··· Given records ···

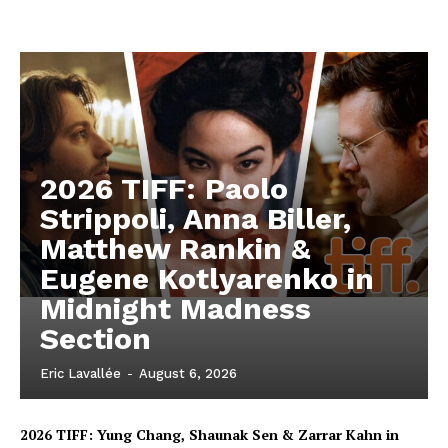
2026 TIFF: Paolo
Strippoli, Anna Biller,
Matthew Rankin &
Eugene Kotlyarenko in
Midnight Madness
Section
Eric Lavallée
-
August 6, 2026
2026 TIFF: Yung Chang, Shaunak Sen & Zarrar Kahn in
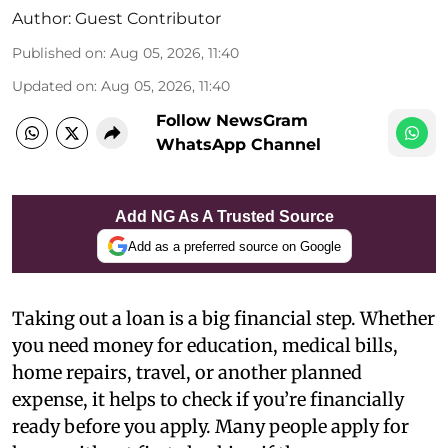
Author:
Guest Contributor
Published on
:
Aug 05, 2026, 11:40
Updated on
:
Aug 05, 2026, 11:40
Follow NewsGram
WhatsApp Channel
Add NG As A Trusted Source
Add as a preferred source on Google
Taking out a loan is a big financial step. Whether
you need money for education, medical bills,
home repairs, travel, or another planned
expense, it helps to check if you’re financially
ready before you apply. Many people apply for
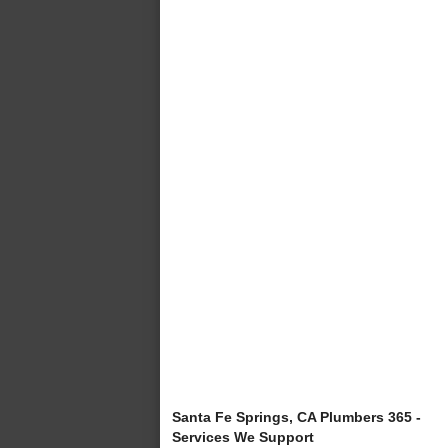
Santa Fe Springs, CA Plumbers 365 -
Services We Support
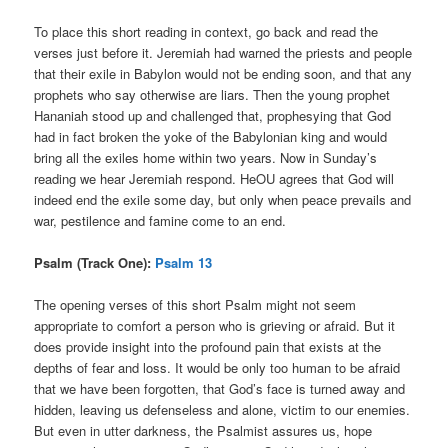
To place this short reading in context, go back and read the
verses just before it. Jeremiah had warned the priests and people
that their exile in Babylon would not be ending soon, and that any
prophets who say otherwise are liars. Then the young prophet
Hananiah stood up and challenged that, prophesying that God
had in fact broken the yoke of the Babylonian king and would
bring all the exiles home within two years. Now in Sunday’s
reading we hear Jeremiah respond. HeOU agrees that God will
indeed end the exile some day, but only when peace prevails and
war, pestilence and famine come to an end.
Psalm (Track One):
Psalm 13
The opening verses of this short Psalm might not seem
appropriate to comfort a person who is grieving or afraid. But it
does provide insight into the profound pain that exists at the
depths of fear and loss. It would be only too human to be afraid
that we have been forgotten, that God’s face is turned away and
hidden, leaving us defenseless and alone, victim to our enemies.
But even in utter darkness, the Psalmist assures us, hope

···

> _Exercise_
Once the pictures are removed, copy the material above exactly.

> _Reply to the exercise_
2026 TIFF: Paolo
Strippoli, Anna Biller,
Matthew Rankin &
Eugene Kotlyarenko in
Midnight Madness
Section
Eric Lavallée
-
August 6, 2026
2026 TIFF: Yung Chang, Shaunak Sen & Zarrar Kahn in
Author:
Guest Contributor
Published on
:
Aug 05, 2026, 11:40
Updated on
:
Aug 05, 2026, 11:40
Follow NewsGram
WhatsApp Channel
Add NG As A Trusted Source
Add as a preferred source on Google
Taking out a loan is a big financial step. Whether
you need money for education, medical bills,
home repairs, travel, or another planned
expense, it helps to check if you’re financially
ready before you apply. Many people apply for
Santa Fe Springs, CA Plumbers 365 -
Services We Support
To place this short reading in context, go back and read the
verses just before it. Jeremiah had warned the priests and people
that their exile in Babylon would not be ending soon, and that any
prophets who say otherwise are liars. Then the young prophet
Hananiah stood up and challenged that, prophesying that God
had in fact broken the yoke of the Babylonian king and would
bring all the exiles home within two years. Now in Sunday’s
reading we hear Jeremiah respond. HeOU agrees that God will
indeed end the exile some day, but only when peace prevails and
war, pestilence and famine come to an end.
Psalm (Track One):
Psalm 13
The opening verses of this short Psalm might not seem
appropriate to comfort a person who is grieving or afraid. But it
does provide insight into the profound pain that exists at the
depths of fear and loss. It would be only too human to be afraid
that we have been forgotten, that God’s face is turned away and
hidden, leaving us defenseless and alone, victim to our enemies.
But even in utter darkness, the Psalmist assures us, hope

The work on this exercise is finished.